Track loaders offer a hell of a lot more traction than wheeled versions and have low ground pressure thus raising the floatability. Although the versitility is not as great as wheeled versions, sometimes jobs require those certain capabilities. That's why also track models are a minority. There is also the fact of operator preferance.
I would say that the DPW keeps theirs at the stockpile yard because they don't use it as ofen on certain jobs. By doing this they can ensure there is a loader there most of the time for loading trucks. Another reason could be that it is much better to stockpile materials with a tracked loader vs. wheeled.
Hope this helps...


----------



## digger242j (Nov 22, 2001)

It's been a long time since the question was asked, but I've only been here since November, and I'm slowly working my way backwards into the posts...

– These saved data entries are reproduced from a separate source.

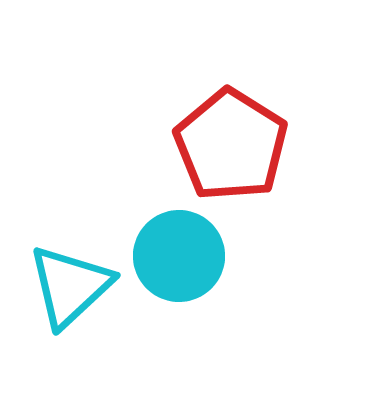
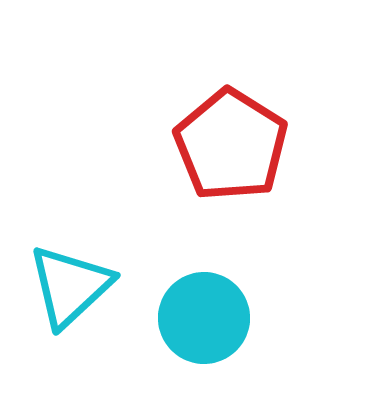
cyan circle: moved 25 px right, 62 px down
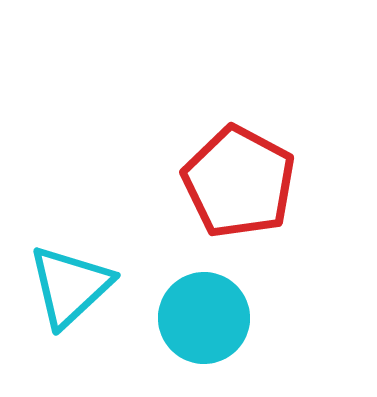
red pentagon: moved 8 px right, 37 px down; rotated 4 degrees counterclockwise
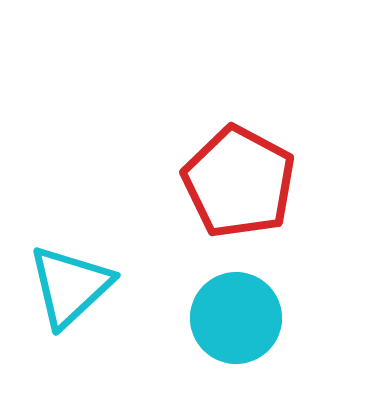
cyan circle: moved 32 px right
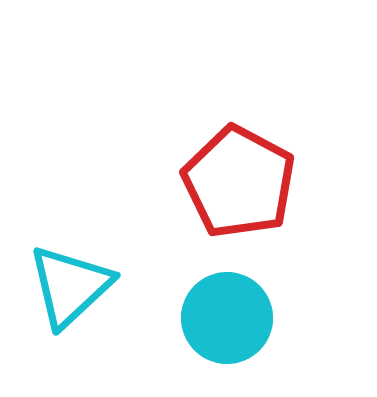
cyan circle: moved 9 px left
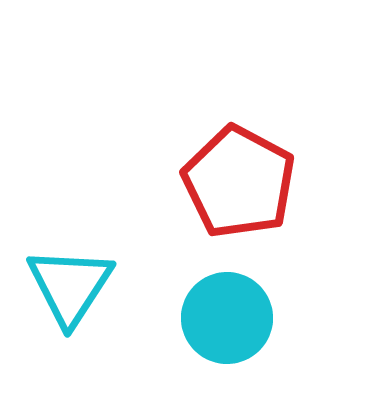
cyan triangle: rotated 14 degrees counterclockwise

Besides the "floatability" factor, a track machine tends to be more stable from front to back. If you've ever tried grading anything with a rubber tired machine you'll find that if you get a little dip, or hump, as soon as the tires reach it and roll over or through it, you create another one, worse than the first. A track machine bridges those dips and humps and stays fairly true to the grade you're running on. Also, the weight of the tracks keeps the center of gravity low, so you can work slopes that you'd never get near with a rubber tired machine. They don't get flat tires from running over pointy stuff either.


----------



## diggerman (May 19, 2001)

I have two track loaders and a rubber tired loader of comparable H.P. and there is no comparision in reguards to traction and mud capability.We also do quite a bit of demolition and the tracks offer the ability to function with out the worry of flats. Also for grading as was stated earlier there is not quite the tendence for the whoopdeedos,level grading is much easier. A track machine on bad soil does not pump the water to the surface and create ruts nearly as bad,as a rubber tired machine and here in Iowa that can be a big problem.We have roughly 3 to six feet of black loamey soil that be comes muck with very little moisture and much of it that is buried is in a purpetual state of muck.In fact there are very few rubber tired scrapers here, most of the big contractors use D8 to D10 with pans. If you would like to see the benefits for yourself I have a crawler loader for sale for just $19,000,in no time you could be digging wholes in your neighbors yard(big ones)


----------